What you are asked to do >> Where does the word "farver" appear in the entries below? Copy each line that holds it.

Page images and extracted text >>

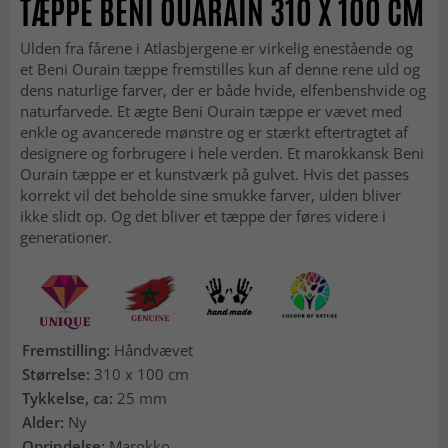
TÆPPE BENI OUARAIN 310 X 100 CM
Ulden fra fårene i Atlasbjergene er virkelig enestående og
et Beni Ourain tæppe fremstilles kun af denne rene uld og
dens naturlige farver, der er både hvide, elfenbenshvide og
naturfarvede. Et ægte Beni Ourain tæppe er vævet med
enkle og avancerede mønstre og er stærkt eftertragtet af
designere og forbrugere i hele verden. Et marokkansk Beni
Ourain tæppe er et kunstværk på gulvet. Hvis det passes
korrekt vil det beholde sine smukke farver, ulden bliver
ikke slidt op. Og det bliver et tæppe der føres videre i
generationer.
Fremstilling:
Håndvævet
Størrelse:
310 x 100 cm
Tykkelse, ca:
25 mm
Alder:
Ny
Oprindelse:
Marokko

==

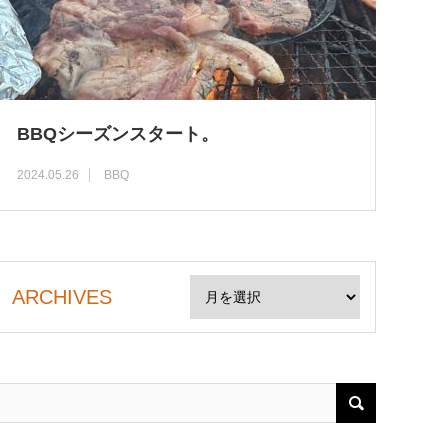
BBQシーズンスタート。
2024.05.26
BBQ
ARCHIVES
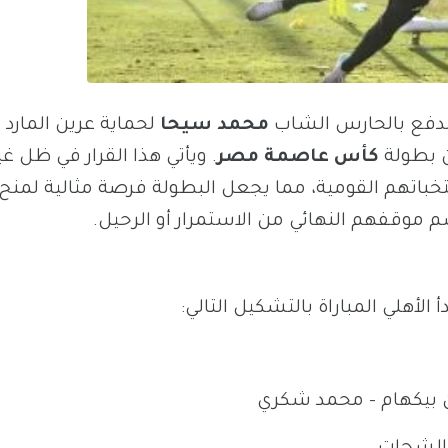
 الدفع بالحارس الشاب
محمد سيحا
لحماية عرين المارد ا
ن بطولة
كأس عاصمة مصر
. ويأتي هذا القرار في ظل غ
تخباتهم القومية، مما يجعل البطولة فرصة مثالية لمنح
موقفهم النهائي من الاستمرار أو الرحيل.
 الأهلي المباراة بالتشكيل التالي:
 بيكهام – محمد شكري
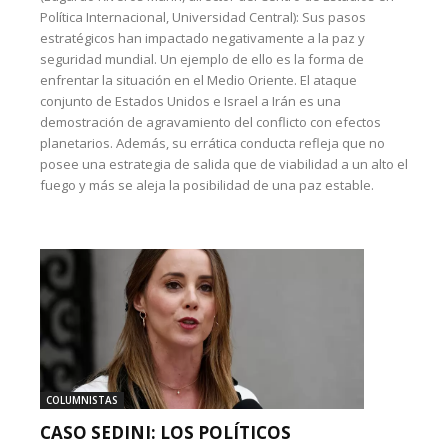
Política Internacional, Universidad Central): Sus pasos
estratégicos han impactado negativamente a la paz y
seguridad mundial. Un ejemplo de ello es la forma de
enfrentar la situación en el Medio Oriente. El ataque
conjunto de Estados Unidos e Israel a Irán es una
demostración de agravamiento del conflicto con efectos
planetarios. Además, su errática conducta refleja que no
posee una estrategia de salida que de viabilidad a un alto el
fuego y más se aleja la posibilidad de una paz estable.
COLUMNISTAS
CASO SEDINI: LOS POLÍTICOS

* * *

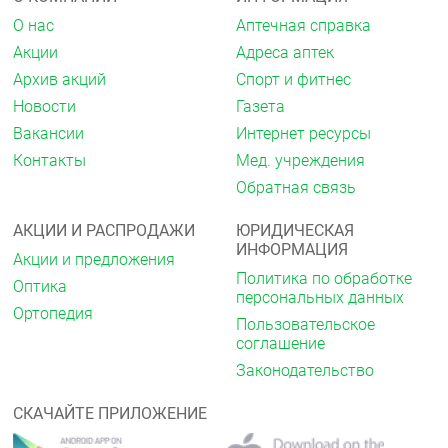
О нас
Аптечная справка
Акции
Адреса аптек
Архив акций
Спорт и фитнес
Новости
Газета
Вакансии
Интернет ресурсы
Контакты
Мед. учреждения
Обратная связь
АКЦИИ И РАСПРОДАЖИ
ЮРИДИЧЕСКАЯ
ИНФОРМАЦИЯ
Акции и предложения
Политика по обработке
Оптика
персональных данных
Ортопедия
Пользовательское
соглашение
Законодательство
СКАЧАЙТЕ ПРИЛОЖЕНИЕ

Answer space >>
dens naturlige farver, der er både hvide, elfenbenshvide og
korrekt vil det beholde sine smukke farver, ulden bliver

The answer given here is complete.